Wie muss man sich das vorstellen?
Wir stehen da noch ganz am Anfang der Überlegungen. Aber im Prinzip geht es darum, dass die Stadt und ihre Unternehmen eigene Wohnungen im Bestand halten, die sie potenziellen neuen Mitarbeitern anbieten können – für eine gewisse Zeit, bis sie etwas Passendes gefunden haben.
Die Personalaufstockung kostet viel Geld, auch bei der Rückzahlung der zu hoch berechneten Kitabeiträge muss die Stadt tief in die Tasche greifen. Bislang hieß es zwar immer, Potsdam stehe finanziell gut da, doch die Ausgaben steigen von Jahr zu Jahr. Was kann sich Potsdam künftig noch leisten?

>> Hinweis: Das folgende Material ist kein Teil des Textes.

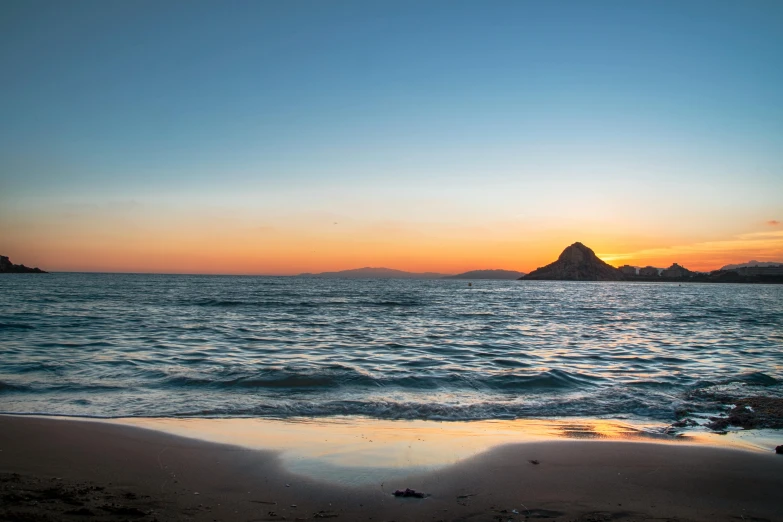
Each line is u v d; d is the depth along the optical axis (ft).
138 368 47.11
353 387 41.19
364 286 428.97
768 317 131.44
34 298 160.56
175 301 156.56
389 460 24.20
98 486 19.88
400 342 71.10
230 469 22.66
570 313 139.85
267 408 34.19
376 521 17.53
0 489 18.70
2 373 43.50
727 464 24.11
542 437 28.76
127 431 27.99
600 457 25.02
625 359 58.65
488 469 23.12
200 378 42.55
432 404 36.17
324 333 80.64
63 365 47.67
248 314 115.44
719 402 37.78
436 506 18.95
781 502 19.86
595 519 17.85
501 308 158.20
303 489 20.49
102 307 127.03
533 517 17.99
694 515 18.44
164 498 19.01
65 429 27.78
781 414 33.40
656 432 30.22
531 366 52.95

Wir haben beim Wachstum ein Tempo erreicht, das wir – wenn es in dieser Form anhält – tatsächlich bald nicht mehr aus eigener Kraft werden stemmen können. Das heißt also, dass wir uns etwa bei der Fortschreibung der Stadtentwicklungskonzepte Wohnen und Verkehr Gedanken machen müssen, wie wir das steuern können.

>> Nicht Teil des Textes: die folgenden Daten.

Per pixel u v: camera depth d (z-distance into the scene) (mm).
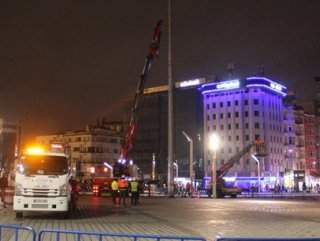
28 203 19453
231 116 128625
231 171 122438
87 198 45062
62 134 143000
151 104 146875
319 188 105500
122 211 26469
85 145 136000
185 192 59156
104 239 14125
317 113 144125
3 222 19281
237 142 126375
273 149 127938
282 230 17078
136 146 147750
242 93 127750
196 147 133875
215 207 30844
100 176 50906
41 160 20062
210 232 16344
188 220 20969
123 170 51781
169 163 50125
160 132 143625
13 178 20766
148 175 142500
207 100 134125
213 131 131250
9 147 62906
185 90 139000
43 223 18906
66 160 20375
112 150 141500
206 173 129375
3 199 29672
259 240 6957
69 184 20688
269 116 128625
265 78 128250
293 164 134125
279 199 49375
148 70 51812
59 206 19625
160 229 17203
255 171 119875
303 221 20703
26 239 12797
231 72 138625
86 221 20016
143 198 47156
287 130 136000
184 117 137625
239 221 20594
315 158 136875
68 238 13930
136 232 16172
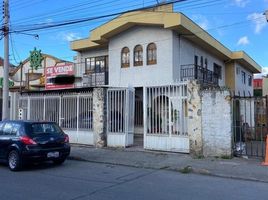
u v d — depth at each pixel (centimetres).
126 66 2427
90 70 2803
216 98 1317
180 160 1280
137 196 798
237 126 1336
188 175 1069
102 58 2734
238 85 3553
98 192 839
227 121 1296
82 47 2766
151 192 839
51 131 1234
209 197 790
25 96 1977
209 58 2941
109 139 1634
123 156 1400
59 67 2848
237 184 937
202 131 1345
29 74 3150
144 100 1508
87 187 896
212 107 1326
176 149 1423
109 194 819
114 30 2414
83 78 2745
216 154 1314
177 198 780
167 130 1451
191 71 2359
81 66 2845
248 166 1145
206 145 1335
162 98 1464
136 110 2256
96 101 1659
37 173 1112
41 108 1902
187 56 2441
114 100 1630
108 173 1105
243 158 1288
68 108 1788
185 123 1403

Wie wollen Sie das Wachstumstempo denn drosseln? Sie können den Menschen ja nicht verbieten herzuziehen.
Ich wehre mich dagegen, Wachstum als gottgegeben hinzunehmen. Dann bräuchten wir in den Städten kein Planungsrecht mehr. Wenn wir annehmen, dass Wachstum nicht gesteuert werden kann, benötigen wir keine Bauleit- oder Haushaltsplanung mehr. Dann würden wir sagen: Hier sind die Flächen, bitteschön – baut so dicht, so viel und so hoch ihr wollt. So hat Potsdam, Gott sei dank, aber nie funktioniert. Und zweitens müssen wir bei der Diskussion weg von der Kirchturmspitze.
Wie meinen Sie das?
Menschen ziehen nicht unbedingt in eine Stadt, sie ziehen in eine Region, nach Werder (Havel) oder Caputh. Die Metropolenregion ist bis nach Brandenburg an der Havel attraktiv. Deswegen setze ich auf Kooperation. Wir müssen zusammen unsere Probleme lösen – beim Verkehr, aber auch beim Wohnraum oder bei Wirtschaftsansiedlungen. Die Menschen suchen nicht nur an einem Ort nach einem attraktiven Lebensumfeld. Daher will ich mit der Stadt Brandenburg und den benachbarten Landkreisen Mittelmark und Havelland auch über eine gemeinsame Wachstumsstrategie sprechen.
In den letzten Jahrzehnten zählte die Zusammenarbeit mit den Umlandgemeinden nicht eben zu Potsdams Stärken.
Ich bin dem Oberbürgermeister von Brandenburg und den Landräten von Mittelmark und Havelland auch sehr dankbar dafür, dass sie – sogar noch vor meiner Wahl – meinen Vorschlag begrüßt haben. Am Ende soll möglichst ein regionales Entwicklungskonzept stehen. Gemeinsam sind wir eine starke Region.
Da wird Potsdam aber auch Kompromisse schließen müssen, die vielleicht nicht jedem Stadtverordneten schmecken.
Willy Brandt hat einmal gesagt: Der Kompromiss ist die Seele der Politik. Wir merken ja vielfach, dass wir an Grenzen stoßen, nicht nur räumlich, sondern auch inhaltlich. Die Wachstumsstrategie der letzten Jahre lässt sich für Potsdam so nicht mehr allein weiterverfolgen. Es ist also nur logisch, die anderen dazu zu bitten und gemeinsam an Lösungen zu arbeiten.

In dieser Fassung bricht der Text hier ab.